Data:
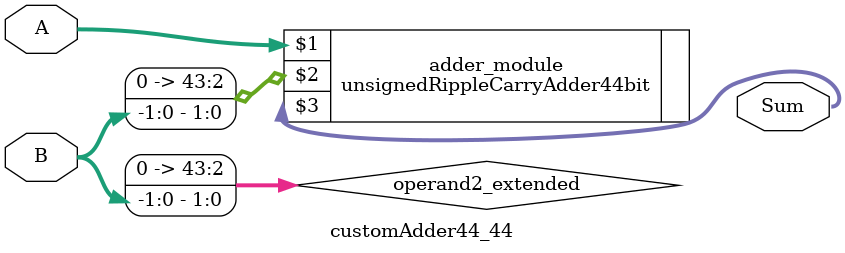
<source format=v>
module customAdder44_44(
                        input [43 : 0] A,
                        input [-1 : 0] B,
                        
                        output [44 : 0] Sum
                );

        wire [43 : 0] operand2_extended;
        
        assign operand2_extended =  {44'b0, B};
        
        unsignedRippleCarryAdder44bit adder_module(
            A,
            operand2_extended,
            Sum
        );
        
        endmodule
        
</source>
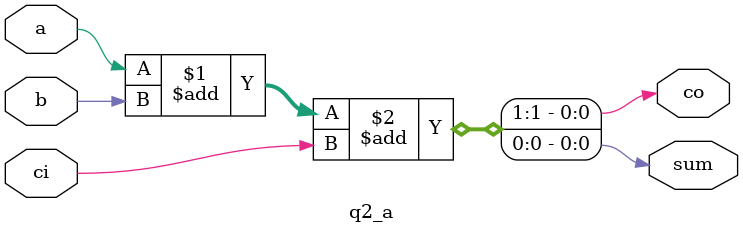
<source format=sv>
module q2_a (input a,b,ci, output sum, co);
    assign {co,sum} = a+b+ci;
endmodule
</source>
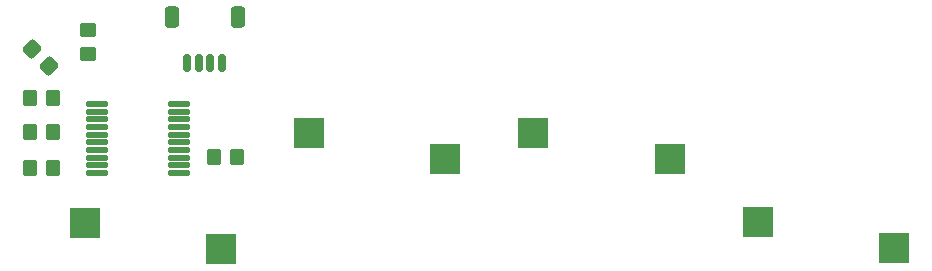
<source format=gbr>
%TF.GenerationSoftware,KiCad,Pcbnew,9.0.0*%
%TF.CreationDate,2025-04-27T09:25:50-07:00*%
%TF.ProjectId,c7k-rt,63376b2d-7274-42e6-9b69-6361645f7063,rev?*%
%TF.SameCoordinates,Original*%
%TF.FileFunction,Paste,Bot*%
%TF.FilePolarity,Positive*%
%FSLAX46Y46*%
G04 Gerber Fmt 4.6, Leading zero omitted, Abs format (unit mm)*
G04 Created by KiCad (PCBNEW 9.0.0) date 2025-04-27 09:25:50*
%MOMM*%
%LPD*%
G01*
G04 APERTURE LIST*
G04 Aperture macros list*
%AMRoundRect*
0 Rectangle with rounded corners*
0 $1 Rounding radius*
0 $2 $3 $4 $5 $6 $7 $8 $9 X,Y pos of 4 corners*
0 Add a 4 corners polygon primitive as box body*
4,1,4,$2,$3,$4,$5,$6,$7,$8,$9,$2,$3,0*
0 Add four circle primitives for the rounded corners*
1,1,$1+$1,$2,$3*
1,1,$1+$1,$4,$5*
1,1,$1+$1,$6,$7*
1,1,$1+$1,$8,$9*
0 Add four rect primitives between the rounded corners*
20,1,$1+$1,$2,$3,$4,$5,0*
20,1,$1+$1,$4,$5,$6,$7,0*
20,1,$1+$1,$6,$7,$8,$9,0*
20,1,$1+$1,$8,$9,$2,$3,0*%
G04 Aperture macros list end*
%ADD10R,2.600000X2.600000*%
%ADD11RoundRect,0.250000X-0.350000X-0.450000X0.350000X-0.450000X0.350000X0.450000X-0.350000X0.450000X0*%
%ADD12RoundRect,0.125000X-0.825000X-0.125000X0.825000X-0.125000X0.825000X0.125000X-0.825000X0.125000X0*%
%ADD13RoundRect,0.250000X-0.450000X0.350000X-0.450000X-0.350000X0.450000X-0.350000X0.450000X0.350000X0*%
%ADD14RoundRect,0.150000X-0.150000X-0.625000X0.150000X-0.625000X0.150000X0.625000X-0.150000X0.625000X0*%
%ADD15RoundRect,0.250000X-0.350000X-0.650000X0.350000X-0.650000X0.350000X0.650000X-0.350000X0.650000X0*%
%ADD16RoundRect,0.250000X-0.565685X-0.070711X-0.070711X-0.565685X0.565685X0.070711X0.070711X0.565685X0*%
G04 APERTURE END LIST*
D10*
%TO.C,SW0*%
X235925000Y-88900000D03*
X247475000Y-91100000D03*
%TD*%
%TO.C,SW2*%
X197925000Y-81370000D03*
X209475000Y-83570000D03*
%TD*%
%TO.C,SW3*%
X178925000Y-89000000D03*
X190475000Y-91200000D03*
%TD*%
%TO.C,SW1*%
X216925000Y-81370000D03*
X228475000Y-83570000D03*
%TD*%
D11*
%TO.C,R1*%
X174263627Y-81270000D03*
X176263627Y-81270000D03*
%TD*%
D12*
%TO.C,U1*%
X179930000Y-84755000D03*
X179930000Y-84105000D03*
X179930000Y-83455000D03*
X179930000Y-82805000D03*
X179930000Y-82155000D03*
X179930000Y-81505000D03*
X179930000Y-80855000D03*
X179930000Y-80205000D03*
X179930000Y-79555000D03*
X179930000Y-78905000D03*
X186930000Y-78905000D03*
X186930000Y-79555000D03*
X186930000Y-80205000D03*
X186930000Y-80855000D03*
X186930000Y-81505000D03*
X186930000Y-82155000D03*
X186930000Y-82805000D03*
X186930000Y-83455000D03*
X186930000Y-84105000D03*
X186930000Y-84755000D03*
%TD*%
D13*
%TO.C,R3*%
X179190000Y-72640000D03*
X179190000Y-74640000D03*
%TD*%
D11*
%TO.C,R4*%
X174263627Y-78420000D03*
X176263627Y-78420000D03*
%TD*%
%TO.C,R6*%
X189840000Y-83430000D03*
X191840000Y-83430000D03*
%TD*%
D14*
%TO.C,J1*%
X187580000Y-75400000D03*
X188580000Y-75400000D03*
X189580000Y-75400000D03*
X190580000Y-75400000D03*
D15*
X186280000Y-71525000D03*
X191880000Y-71525000D03*
%TD*%
D16*
%TO.C,R5*%
X174452893Y-74282893D03*
X175867107Y-75697107D03*
%TD*%
D11*
%TO.C,R2*%
X174263627Y-84350000D03*
X176263627Y-84350000D03*
%TD*%
M02*

</source>
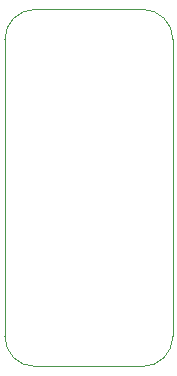
<source format=gbr>
%TF.GenerationSoftware,KiCad,Pcbnew,(6.0.1-0)*%
%TF.CreationDate,2022-02-08T22:41:07+01:00*%
%TF.ProjectId,muVox_programmer,6d75566f-785f-4707-926f-6772616d6d65,rev?*%
%TF.SameCoordinates,Original*%
%TF.FileFunction,Profile,NP*%
%FSLAX46Y46*%
G04 Gerber Fmt 4.6, Leading zero omitted, Abs format (unit mm)*
G04 Created by KiCad (PCBNEW (6.0.1-0)) date 2022-02-08 22:41:07*
%MOMM*%
%LPD*%
G01*
G04 APERTURE LIST*
%TA.AperFunction,Profile*%
%ADD10C,0.100000*%
%TD*%
G04 APERTURE END LIST*
D10*
X130556000Y-53594000D02*
X130556000Y-78740000D01*
X144780000Y-78740000D02*
X144780000Y-53594000D01*
X133096000Y-81280000D02*
X142240000Y-81280000D01*
X133096000Y-51054000D02*
G75*
G03*
X130556000Y-53594000I1J-2540001D01*
G01*
X142240000Y-81280000D02*
G75*
G03*
X144780000Y-78740000I-1J2540001D01*
G01*
X142240000Y-51054000D02*
X133096000Y-51054000D01*
X144780000Y-53594000D02*
G75*
G03*
X142240000Y-51054000I-2540001J-1D01*
G01*
X130556000Y-78740000D02*
G75*
G03*
X133096000Y-81280000I2540001J1D01*
G01*
M02*

</source>
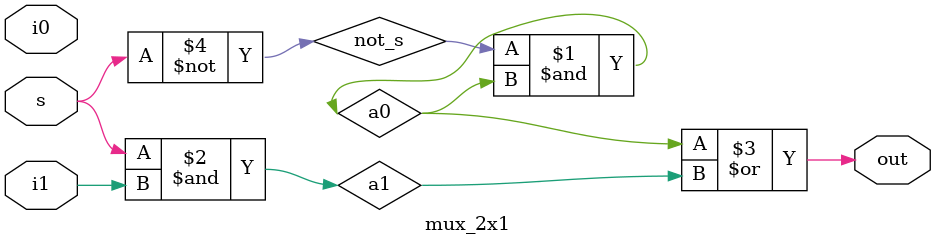
<source format=v>
`timescale 1ns / 1ps


module mux_2x1(input s, i1, i0, output out);
    wire not_s, a1, a0;
    not(not_s, s);
    and(a0, not_s, a0);
    and(a1, s, i1);
    or(out, a0, a1);
endmodule

</source>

Directions for this task:
Excluding every picture, set down the listing exactly.

Result of the exercise:
<source format=v>
module customAdder44_44(
                        input [43 : 0] A,
                        input [-1 : 0] B,
                        
                        output [44 : 0] Sum
                );

        wire [43 : 0] operand2_extended;
        
        assign operand2_extended =  {44'b0, B};
        
        unsignedRippleCarryAdder44bit adder_module(
            A,
            operand2_extended,
            Sum
        );
        
        endmodule
        
</source>
<source format=sv>
module q2_a (input a,b,ci, output sum, co);
    assign {co,sum} = a+b+ci;
endmodule
</source>
<source format=gbr>
%TF.GenerationSoftware,KiCad,Pcbnew,9.0.0*%
%TF.CreationDate,2025-04-27T09:25:50-07:00*%
%TF.ProjectId,c7k-rt,63376b2d-7274-42e6-9b69-6361645f7063,rev?*%
%TF.SameCoordinates,Original*%
%TF.FileFunction,Paste,Bot*%
%TF.FilePolarity,Positive*%
%FSLAX46Y46*%
G04 Gerber Fmt 4.6, Leading zero omitted, Abs format (unit mm)*
G04 Created by KiCad (PCBNEW 9.0.0) date 2025-04-27 09:25:50*
%MOMM*%
%LPD*%
G01*
G04 APERTURE LIST*
G04 Aperture macros list*
%AMRoundRect*
0 Rectangle with rounded corners*
0 $1 Rounding radius*
0 $2 $3 $4 $5 $6 $7 $8 $9 X,Y pos of 4 corners*
0 Add a 4 corners polygon primitive as box body*
4,1,4,$2,$3,$4,$5,$6,$7,$8,$9,$2,$3,0*
0 Add four circle primitives for the rounded corners*
1,1,$1+$1,$2,$3*
1,1,$1+$1,$4,$5*
1,1,$1+$1,$6,$7*
1,1,$1+$1,$8,$9*
0 Add four rect primitives between the rounded corners*
20,1,$1+$1,$2,$3,$4,$5,0*
20,1,$1+$1,$4,$5,$6,$7,0*
20,1,$1+$1,$6,$7,$8,$9,0*
20,1,$1+$1,$8,$9,$2,$3,0*%
G04 Aperture macros list end*
%ADD10R,2.600000X2.600000*%
%ADD11RoundRect,0.250000X-0.350000X-0.450000X0.350000X-0.450000X0.350000X0.450000X-0.350000X0.450000X0*%
%ADD12RoundRect,0.125000X-0.825000X-0.125000X0.825000X-0.125000X0.825000X0.125000X-0.825000X0.125000X0*%
%ADD13RoundRect,0.250000X-0.450000X0.350000X-0.450000X-0.350000X0.450000X-0.350000X0.450000X0.350000X0*%
%ADD14RoundRect,0.150000X-0.150000X-0.625000X0.150000X-0.625000X0.150000X0.625000X-0.150000X0.625000X0*%
%ADD15RoundRect,0.250000X-0.350000X-0.650000X0.350000X-0.650000X0.350000X0.650000X-0.350000X0.650000X0*%
%ADD16RoundRect,0.250000X-0.565685X-0.070711X-0.070711X-0.565685X0.565685X0.070711X0.070711X0.565685X0*%
G04 APERTURE END LIST*
D10*
%TO.C,SW0*%
X235925000Y-88900000D03*
X247475000Y-91100000D03*
%TD*%
%TO.C,SW2*%
X197925000Y-81370000D03*
X209475000Y-83570000D03*
%TD*%
%TO.C,SW3*%
X178925000Y-89000000D03*
X190475000Y-91200000D03*
%TD*%
%TO.C,SW1*%
X216925000Y-81370000D03*
X228475000Y-83570000D03*
%TD*%
D11*
%TO.C,R1*%
X174263627Y-81270000D03*
X176263627Y-81270000D03*
%TD*%
D12*
%TO.C,U1*%
X179930000Y-84755000D03*
X179930000Y-84105000D03*
X179930000Y-83455000D03*
X179930000Y-82805000D03*
X179930000Y-82155000D03*
X179930000Y-81505000D03*
X179930000Y-80855000D03*
X179930000Y-80205000D03*
X179930000Y-79555000D03*
X179930000Y-78905000D03*
X186930000Y-78905000D03*
X186930000Y-79555000D03*
X186930000Y-80205000D03*
X186930000Y-80855000D03*
X186930000Y-81505000D03*
X186930000Y-82155000D03*
X186930000Y-82805000D03*
X186930000Y-83455000D03*
X186930000Y-84105000D03*
X186930000Y-84755000D03*
%TD*%
D13*
%TO.C,R3*%
X179190000Y-72640000D03*
X179190000Y-74640000D03*
%TD*%
D11*
%TO.C,R4*%
X174263627Y-78420000D03*
X176263627Y-78420000D03*
%TD*%
%TO.C,R6*%
X189840000Y-83430000D03*
X191840000Y-83430000D03*
%TD*%
D14*
%TO.C,J1*%
X187580000Y-75400000D03*
X188580000Y-75400000D03*
X189580000Y-75400000D03*
X190580000Y-75400000D03*
D15*
X186280000Y-71525000D03*
X191880000Y-71525000D03*
%TD*%
D16*
%TO.C,R5*%
X174452893Y-74282893D03*
X175867107Y-75697107D03*
%TD*%
D11*
%TO.C,R2*%
X174263627Y-84350000D03*
X176263627Y-84350000D03*
%TD*%
M02*

</source>
<source format=gbr>
%TF.GenerationSoftware,KiCad,Pcbnew,(6.0.1-0)*%
%TF.CreationDate,2022-02-08T22:41:07+01:00*%
%TF.ProjectId,muVox_programmer,6d75566f-785f-4707-926f-6772616d6d65,rev?*%
%TF.SameCoordinates,Original*%
%TF.FileFunction,Profile,NP*%
%FSLAX46Y46*%
G04 Gerber Fmt 4.6, Leading zero omitted, Abs format (unit mm)*
G04 Created by KiCad (PCBNEW (6.0.1-0)) date 2022-02-08 22:41:07*
%MOMM*%
%LPD*%
G01*
G04 APERTURE LIST*
%TA.AperFunction,Profile*%
%ADD10C,0.100000*%
%TD*%
G04 APERTURE END LIST*
D10*
X130556000Y-53594000D02*
X130556000Y-78740000D01*
X144780000Y-78740000D02*
X144780000Y-53594000D01*
X133096000Y-81280000D02*
X142240000Y-81280000D01*
X133096000Y-51054000D02*
G75*
G03*
X130556000Y-53594000I1J-2540001D01*
G01*
X142240000Y-81280000D02*
G75*
G03*
X144780000Y-78740000I-1J2540001D01*
G01*
X142240000Y-51054000D02*
X133096000Y-51054000D01*
X144780000Y-53594000D02*
G75*
G03*
X142240000Y-51054000I-2540001J-1D01*
G01*
X130556000Y-78740000D02*
G75*
G03*
X133096000Y-81280000I2540001J1D01*
G01*
M02*

</source>
<source format=v>
`timescale 1ns / 1ps


module mux_2x1(input s, i1, i0, output out);
    wire not_s, a1, a0;
    not(not_s, s);
    and(a0, not_s, a0);
    and(a1, s, i1);
    or(out, a0, a1);
endmodule

</source>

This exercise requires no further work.